Set down every line of the material below word for word, omitting the pictures.

_ _ _ _

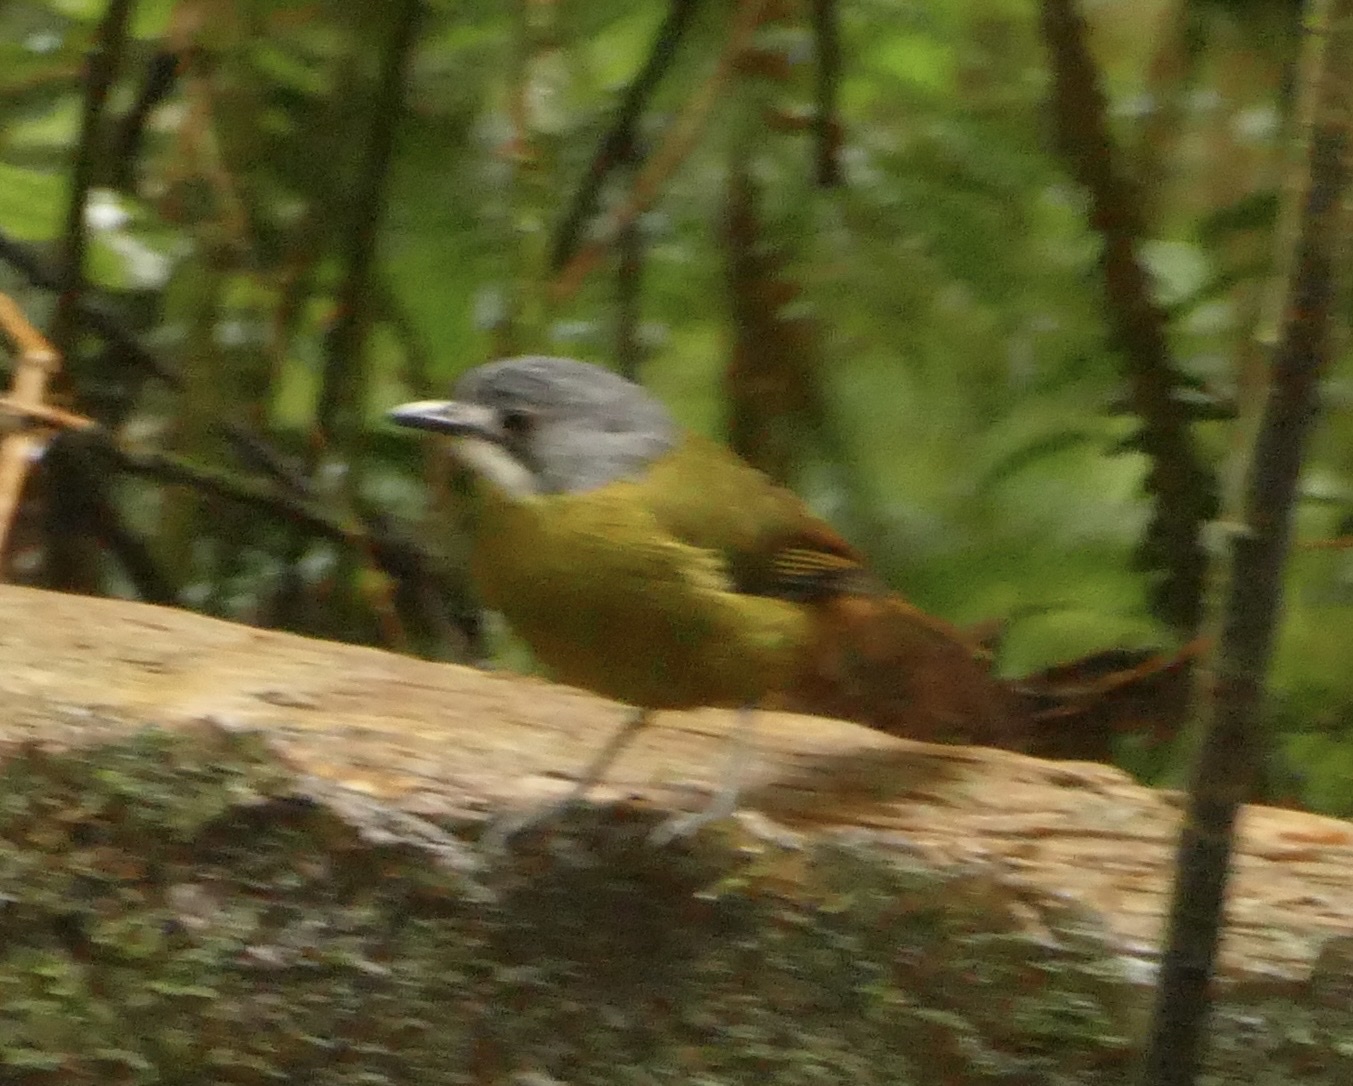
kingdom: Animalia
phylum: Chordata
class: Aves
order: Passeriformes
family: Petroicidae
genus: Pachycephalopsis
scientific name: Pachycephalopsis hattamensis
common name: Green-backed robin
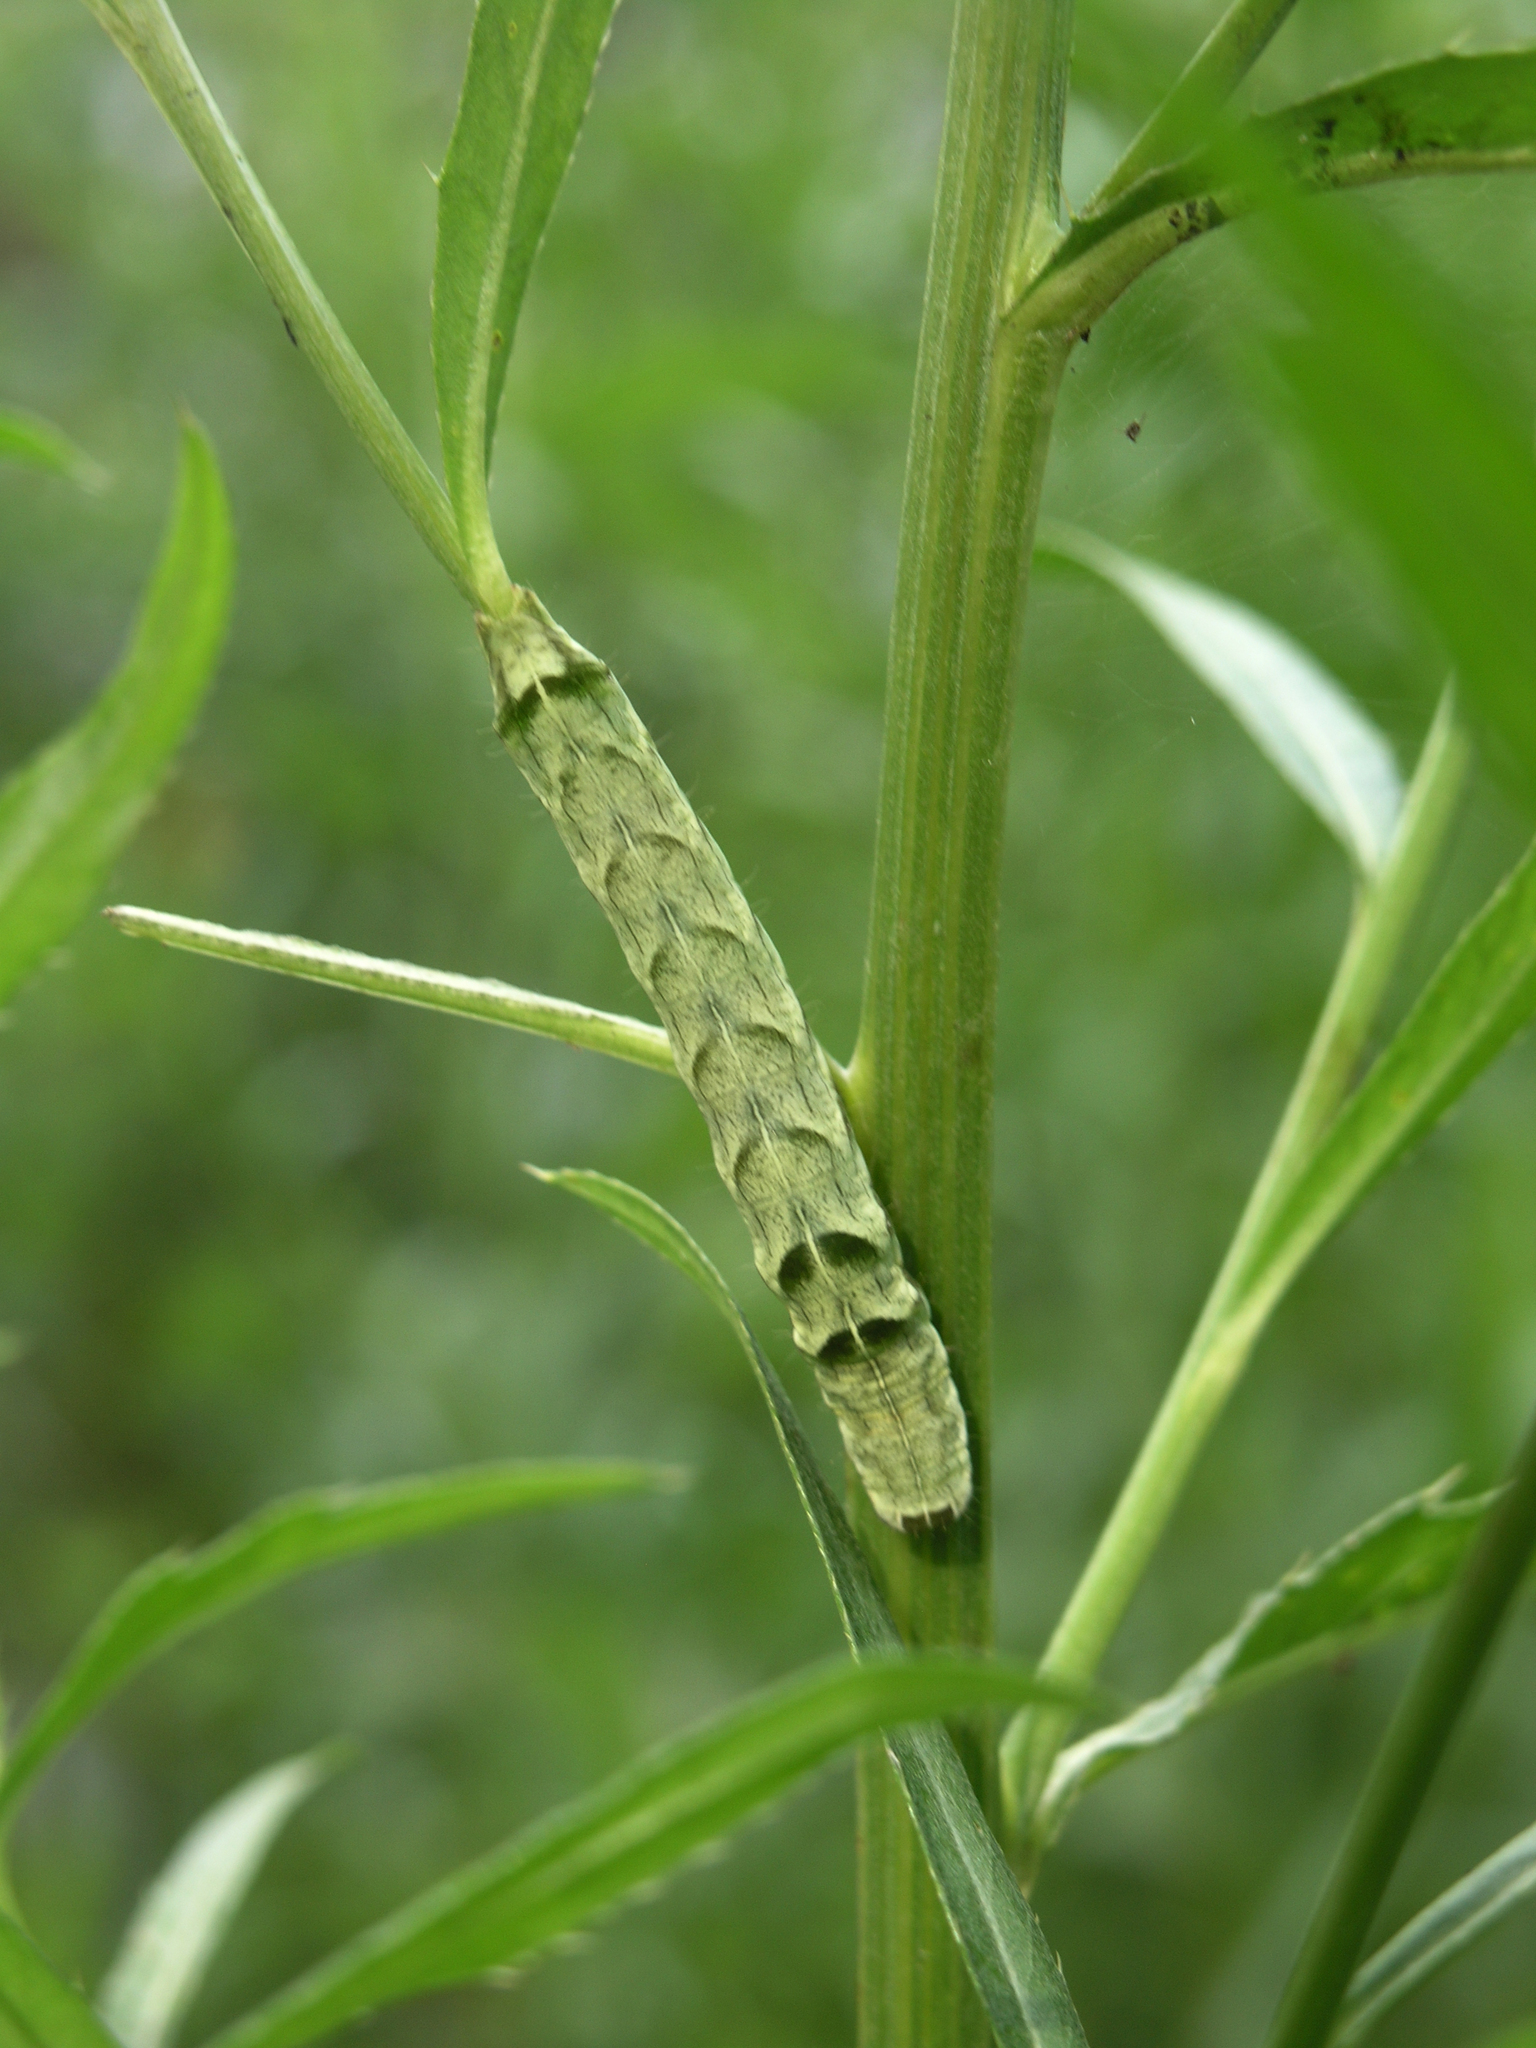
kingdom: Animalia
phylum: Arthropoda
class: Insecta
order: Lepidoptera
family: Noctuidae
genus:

_ _ _ _

The completed task —
kingdom: Animalia
phylum: Chordata
class: Aves
order: Passeriformes
family: Petroicidae
genus: Pachycephalopsis
scientific name: Pachycephalopsis hattamensis
common name: Green-backed robin
kingdom: Animalia
phylum: Arthropoda
class: Insecta
order: Lepidoptera
family: Noctuidae
genus:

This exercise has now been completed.